A recent article in the Chicago Tribune called “Macy’s gets gold star for employee morale” discusses how the company’s “My Macy’s” strategy is helping to invigorate employees.

In early 2009, I gave the thumbs-up to My Macy’s strategy of localized merchandising. Here’s how Macy’s CEO Terry Lundgren recently described the My Macy’s strategy:


“…we can adjust sizing, colors, fabric weights, items, categories and brands on a store-by-store basis. At holiday time, that means we have the dexterity in our organization to sell wine country Christmas ornaments in northern California, Elvis ornaments in Tennessee, and Our Lady of Guadalupe ornaments in areas with significant Hispanic populations… It also means we can have the right sweater weights in the right climate zones. And we can be selling larger pots and pans as gifts in Utah, where families are larger, and Scandinavian baking tools in Minnesota.”

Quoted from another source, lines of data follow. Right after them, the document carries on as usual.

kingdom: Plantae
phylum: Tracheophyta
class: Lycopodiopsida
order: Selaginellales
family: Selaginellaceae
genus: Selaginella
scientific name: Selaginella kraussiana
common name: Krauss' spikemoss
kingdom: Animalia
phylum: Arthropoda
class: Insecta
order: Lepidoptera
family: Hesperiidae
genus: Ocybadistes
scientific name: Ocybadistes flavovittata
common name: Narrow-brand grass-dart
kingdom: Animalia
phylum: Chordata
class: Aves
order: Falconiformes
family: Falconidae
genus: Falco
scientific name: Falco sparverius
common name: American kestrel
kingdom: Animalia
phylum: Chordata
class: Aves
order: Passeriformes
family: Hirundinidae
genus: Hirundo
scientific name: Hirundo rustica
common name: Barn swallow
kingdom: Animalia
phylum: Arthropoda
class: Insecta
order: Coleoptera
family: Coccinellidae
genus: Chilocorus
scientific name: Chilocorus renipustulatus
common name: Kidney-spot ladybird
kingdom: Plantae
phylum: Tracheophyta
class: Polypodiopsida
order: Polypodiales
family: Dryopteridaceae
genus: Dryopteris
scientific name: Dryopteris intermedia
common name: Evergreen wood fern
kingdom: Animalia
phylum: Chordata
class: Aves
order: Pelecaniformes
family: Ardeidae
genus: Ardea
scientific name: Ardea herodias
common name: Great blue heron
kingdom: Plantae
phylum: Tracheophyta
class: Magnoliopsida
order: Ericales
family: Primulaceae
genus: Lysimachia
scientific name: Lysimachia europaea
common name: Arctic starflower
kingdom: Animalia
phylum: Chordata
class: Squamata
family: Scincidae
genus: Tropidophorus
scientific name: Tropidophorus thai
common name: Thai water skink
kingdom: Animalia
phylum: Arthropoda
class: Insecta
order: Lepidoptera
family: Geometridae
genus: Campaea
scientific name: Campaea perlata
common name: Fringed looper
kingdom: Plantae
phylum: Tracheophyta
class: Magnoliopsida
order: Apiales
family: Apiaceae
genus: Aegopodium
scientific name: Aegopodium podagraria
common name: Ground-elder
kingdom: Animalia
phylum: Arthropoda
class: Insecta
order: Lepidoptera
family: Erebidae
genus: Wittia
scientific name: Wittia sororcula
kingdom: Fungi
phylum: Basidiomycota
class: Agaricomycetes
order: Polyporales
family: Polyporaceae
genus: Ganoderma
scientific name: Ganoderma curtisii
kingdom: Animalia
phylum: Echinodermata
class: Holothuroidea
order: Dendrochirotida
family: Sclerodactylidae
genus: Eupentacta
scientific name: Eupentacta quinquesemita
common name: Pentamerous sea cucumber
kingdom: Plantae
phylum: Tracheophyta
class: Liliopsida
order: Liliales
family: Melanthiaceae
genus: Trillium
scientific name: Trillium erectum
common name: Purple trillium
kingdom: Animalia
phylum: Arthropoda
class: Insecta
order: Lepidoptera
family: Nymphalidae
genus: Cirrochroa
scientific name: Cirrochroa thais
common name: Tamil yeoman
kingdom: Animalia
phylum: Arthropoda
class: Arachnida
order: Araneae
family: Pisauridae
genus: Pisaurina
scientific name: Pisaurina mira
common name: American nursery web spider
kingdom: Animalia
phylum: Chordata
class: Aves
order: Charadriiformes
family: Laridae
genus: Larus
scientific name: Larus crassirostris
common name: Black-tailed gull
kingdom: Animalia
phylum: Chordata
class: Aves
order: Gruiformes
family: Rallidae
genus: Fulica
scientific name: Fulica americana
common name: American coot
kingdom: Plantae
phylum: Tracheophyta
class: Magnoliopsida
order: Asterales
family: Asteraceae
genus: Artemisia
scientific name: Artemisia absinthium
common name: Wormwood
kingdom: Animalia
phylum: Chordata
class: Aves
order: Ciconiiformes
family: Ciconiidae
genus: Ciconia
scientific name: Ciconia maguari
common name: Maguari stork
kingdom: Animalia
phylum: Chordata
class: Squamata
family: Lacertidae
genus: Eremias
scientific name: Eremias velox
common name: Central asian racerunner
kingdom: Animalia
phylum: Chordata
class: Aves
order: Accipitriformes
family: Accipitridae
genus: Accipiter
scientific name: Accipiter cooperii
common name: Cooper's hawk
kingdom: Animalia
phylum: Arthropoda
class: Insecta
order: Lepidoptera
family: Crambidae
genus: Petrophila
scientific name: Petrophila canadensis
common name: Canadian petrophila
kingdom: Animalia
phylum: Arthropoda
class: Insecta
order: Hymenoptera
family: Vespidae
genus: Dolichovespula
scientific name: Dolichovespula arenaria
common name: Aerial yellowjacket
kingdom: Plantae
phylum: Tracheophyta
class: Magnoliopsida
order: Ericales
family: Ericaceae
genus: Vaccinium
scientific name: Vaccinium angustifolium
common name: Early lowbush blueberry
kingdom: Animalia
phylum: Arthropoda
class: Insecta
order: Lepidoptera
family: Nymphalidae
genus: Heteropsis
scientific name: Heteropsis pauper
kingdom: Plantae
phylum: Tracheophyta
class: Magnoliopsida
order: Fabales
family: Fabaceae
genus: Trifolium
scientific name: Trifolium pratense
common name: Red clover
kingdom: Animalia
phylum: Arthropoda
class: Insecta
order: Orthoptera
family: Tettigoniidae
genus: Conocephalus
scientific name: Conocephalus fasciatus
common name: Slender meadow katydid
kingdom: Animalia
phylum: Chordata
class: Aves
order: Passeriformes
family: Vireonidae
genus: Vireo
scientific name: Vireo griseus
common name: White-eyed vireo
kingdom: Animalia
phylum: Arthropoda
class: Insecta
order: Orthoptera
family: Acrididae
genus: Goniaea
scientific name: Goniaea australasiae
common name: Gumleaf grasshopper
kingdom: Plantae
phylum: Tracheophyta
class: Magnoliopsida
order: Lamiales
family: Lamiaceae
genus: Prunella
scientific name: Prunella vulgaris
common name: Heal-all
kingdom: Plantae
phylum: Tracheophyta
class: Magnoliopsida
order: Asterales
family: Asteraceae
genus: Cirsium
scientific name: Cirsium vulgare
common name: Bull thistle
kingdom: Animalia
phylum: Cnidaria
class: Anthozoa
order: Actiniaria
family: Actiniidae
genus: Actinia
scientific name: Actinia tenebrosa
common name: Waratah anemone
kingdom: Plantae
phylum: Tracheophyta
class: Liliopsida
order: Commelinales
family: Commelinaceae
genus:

It doesn’t take a rocket-scientist to know that different markets want different products.What I didn’t recognize at the time, though, was that this localized merchandising would change the dynamics of employee engagement. And it has — for the better.

Since individual stores have more say in their merchandising, store managers and local merchandising managers have more decisions to make. This gets them to solicit more feedback from employees and spend more time “on the floor.” The ultimate dynamic is to give employees a stronger feeling of ownership and connection with the company. This is another example of the employee experience virtuous cycle.

The bottom line: Get your employees more involved in the business.